## What this task involves
Pull out every line below that contains the word "медведя", and copy each one in full. Case counts.

********************

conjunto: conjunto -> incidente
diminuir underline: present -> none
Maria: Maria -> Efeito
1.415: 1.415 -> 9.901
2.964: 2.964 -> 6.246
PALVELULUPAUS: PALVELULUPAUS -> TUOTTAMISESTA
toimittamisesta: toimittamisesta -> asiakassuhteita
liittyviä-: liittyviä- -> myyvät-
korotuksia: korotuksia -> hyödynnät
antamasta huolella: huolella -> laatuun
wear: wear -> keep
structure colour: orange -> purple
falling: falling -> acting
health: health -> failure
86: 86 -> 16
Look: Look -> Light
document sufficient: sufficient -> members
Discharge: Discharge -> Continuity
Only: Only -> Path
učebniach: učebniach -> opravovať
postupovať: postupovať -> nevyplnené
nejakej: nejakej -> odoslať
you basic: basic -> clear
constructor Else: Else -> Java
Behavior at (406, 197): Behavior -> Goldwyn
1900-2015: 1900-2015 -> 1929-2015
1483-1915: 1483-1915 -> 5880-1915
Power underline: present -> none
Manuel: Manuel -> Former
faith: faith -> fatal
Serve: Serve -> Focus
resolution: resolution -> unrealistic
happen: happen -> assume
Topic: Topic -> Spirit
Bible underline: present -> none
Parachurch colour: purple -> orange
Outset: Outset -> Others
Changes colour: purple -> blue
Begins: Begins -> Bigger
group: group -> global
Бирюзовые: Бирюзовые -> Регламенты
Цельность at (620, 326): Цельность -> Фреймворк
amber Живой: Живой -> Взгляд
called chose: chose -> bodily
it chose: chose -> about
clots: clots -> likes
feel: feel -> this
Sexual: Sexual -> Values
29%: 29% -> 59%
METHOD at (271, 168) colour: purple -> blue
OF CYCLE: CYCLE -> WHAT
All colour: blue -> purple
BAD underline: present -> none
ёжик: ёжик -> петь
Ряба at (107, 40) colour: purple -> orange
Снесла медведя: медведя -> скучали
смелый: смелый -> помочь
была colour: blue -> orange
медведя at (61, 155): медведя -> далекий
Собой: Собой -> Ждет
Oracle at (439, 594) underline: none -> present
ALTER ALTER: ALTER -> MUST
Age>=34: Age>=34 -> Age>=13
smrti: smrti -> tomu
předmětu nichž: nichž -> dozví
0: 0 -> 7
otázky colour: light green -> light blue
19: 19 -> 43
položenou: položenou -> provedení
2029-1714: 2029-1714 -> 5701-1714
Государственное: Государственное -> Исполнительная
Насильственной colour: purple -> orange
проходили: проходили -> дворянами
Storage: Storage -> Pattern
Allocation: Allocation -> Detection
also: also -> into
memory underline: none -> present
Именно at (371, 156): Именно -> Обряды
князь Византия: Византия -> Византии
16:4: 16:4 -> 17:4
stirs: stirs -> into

********************

## Final answer
Снесла медведя: медведя -> скучали
медведя at (61, 155): медведя -> далекий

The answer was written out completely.